A presidente do Instituto Questão de Ciência, a microbiologista Natalia Pasternak, acredita que as pessoas não precisam ser exatamente especialistas em método científico para poder entender a diferença entre um estudo confiável de outro com resultados duvidosos. A especialista, em entrevista ao site BBC News Brasil, deu dicas valiosas para quem deseja entender mais sobre o assunto.
A microbiologista foi convidada para a CPI da Covid no Senado para justamente explicar aos senadores essa diferença. A cientista foi ouvida em uma sessão no dia 11 de junho em que contextualizou como as pesquisas são realizadas, quais são os resultados que merecem confiança e como é construído o consenso científico.
Porém, com todas as explicações dadas por Pasternak, os parlamentares continuaram a citar estudos controversos e com graves falhas, principalmente quando o assunto tratado era o tratamento precoce da Covid-19 e a utilização de medicamentos como a ivermectina e a hidroxicloroquina, que não têm eficácia científica comprovada contra o Sars-Cov-2.

Bloco de dados >>

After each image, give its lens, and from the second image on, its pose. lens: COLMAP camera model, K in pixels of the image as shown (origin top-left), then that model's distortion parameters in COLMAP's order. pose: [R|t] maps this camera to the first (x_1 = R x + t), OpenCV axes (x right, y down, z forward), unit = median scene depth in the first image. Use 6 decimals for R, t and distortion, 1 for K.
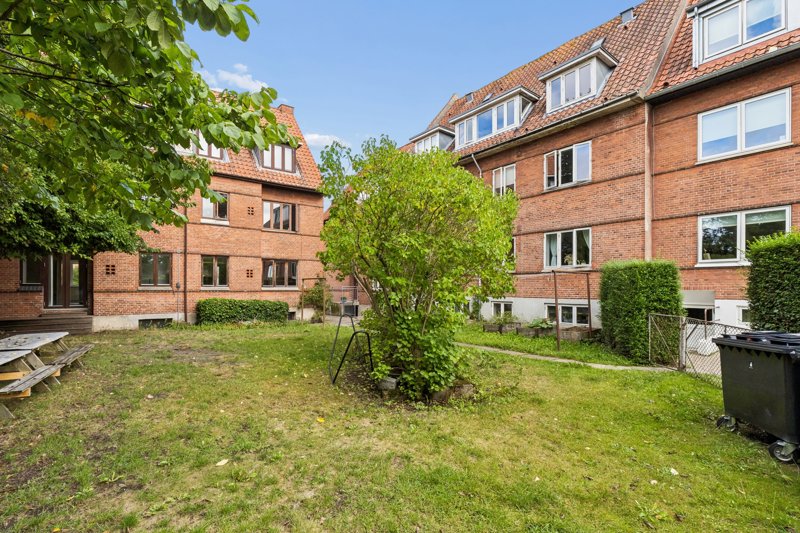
lens RADIAL K [[377.3, 0, 398.2], [0, 377.3, 273.3], [0, 0, 1]] dist [-0.005717, -0.000363]
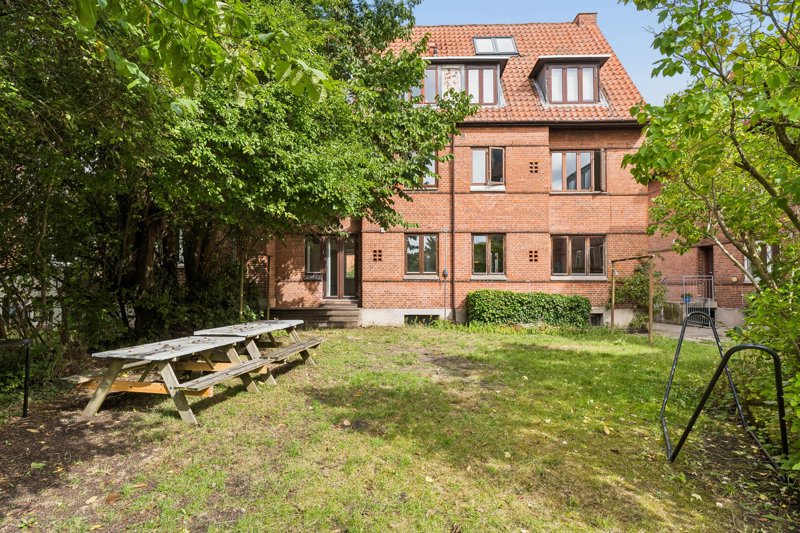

Enunciado A >> Segundo o texto de estudo, em que dia Natalia Pasternak foi ouvida na CPI da Covid?
Enunciado B >> Transcreva do texto de estudo o trecho que vai de "Porém, com todas" até "contra o Sars-Cov-2.".
As linhas não são necessárias aqui.

Resultado A >> No dia 11 de junho.

Resultado B >>
Porém, com todas as explicações dadas por Pasternak, os parlamentares continuaram a citar estudos controversos e com graves falhas, principalmente quando o assunto tratado era o tratamento precoce da Covid-19 e a utilização de medicamentos como a ivermectina e a hidroxicloroquina, que não têm eficácia científica comprovada contra o Sars-Cov-2.